Prep 10 mins
Cook 20 mins
I found a recipe similar to this a few months ago and have since tweaked it to my tastes and made it several times. These cupcakes are perfect for the Holiday season. The frosting is to die for! You have to try these scrumptious cupcakes!!!
- 510.29 g box spice cake mix
- 425.24 g can pumpkin
- 118.29 ml applesauce
- 59.14 ml sugar
- 3 eggs
- 2.46 ml cinnamon
- 1.23 ml nutmeg
- 1.23 ml pumpkin pie spice
CINNAMON-MAPLE CREAM CHEESE FROSTING
- 118.29 ml butter, softened
- 113.39 g cream cheese, softened
- 473.18 ml powdered sugar
- 29.58 ml maple syrup
- 4.92 ml cinnamon
- CUPCAKES: Preheat oven to 350 degrees. Grease 24 standard muffin cups.

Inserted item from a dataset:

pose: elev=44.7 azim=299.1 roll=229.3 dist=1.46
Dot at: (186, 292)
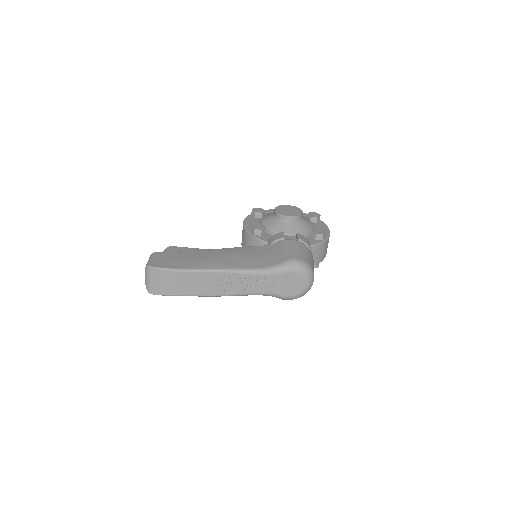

- Whisk together cake mix, sugar, cinnamon, nutmeg, and pumpkin pie spice in large bowl.
- Add the eggs, applesauce, and pumpkin and beat with an electric mixer until thoroughly combined.
- Pour batter into muffin cups, filling them about 3/4 full.
- Bake for 20-25 minutes or until toothpick inserted into center comes out clean.
- Transfer cupcakes to wire rack and let cool completely before spreading with frosting.
- FROSTING: Make sure the butter & cream cheese are SOFT. Beat the butter in bowl with electric mixer until light and fluffy. Add the cream cheese and beat together until well blended.
- Add the maple syrup and cinnamon. Mix until well combined.
- Gradually add the powdered sugar, beating until light and fluffy, and frosting consistency is formed. **If frosting is too thick for your liking, you can add 1 tablespoon of milk at a time until it reaches the desired consistency.**.
- Spread frosting evenly over cupcakes and Enjoy!
These were very yummy! I left out the sugar, because I didn't think between the cake mix and the applesauce it was really needed. The maple cinnamon icing was amazing and complemented the cake perfectly. I was uncertain about adding the extra spices to the batter, since I was using a spice cake mix, but I did, and it wasn't detrimental, though I wouldn't say it's entirely essential either.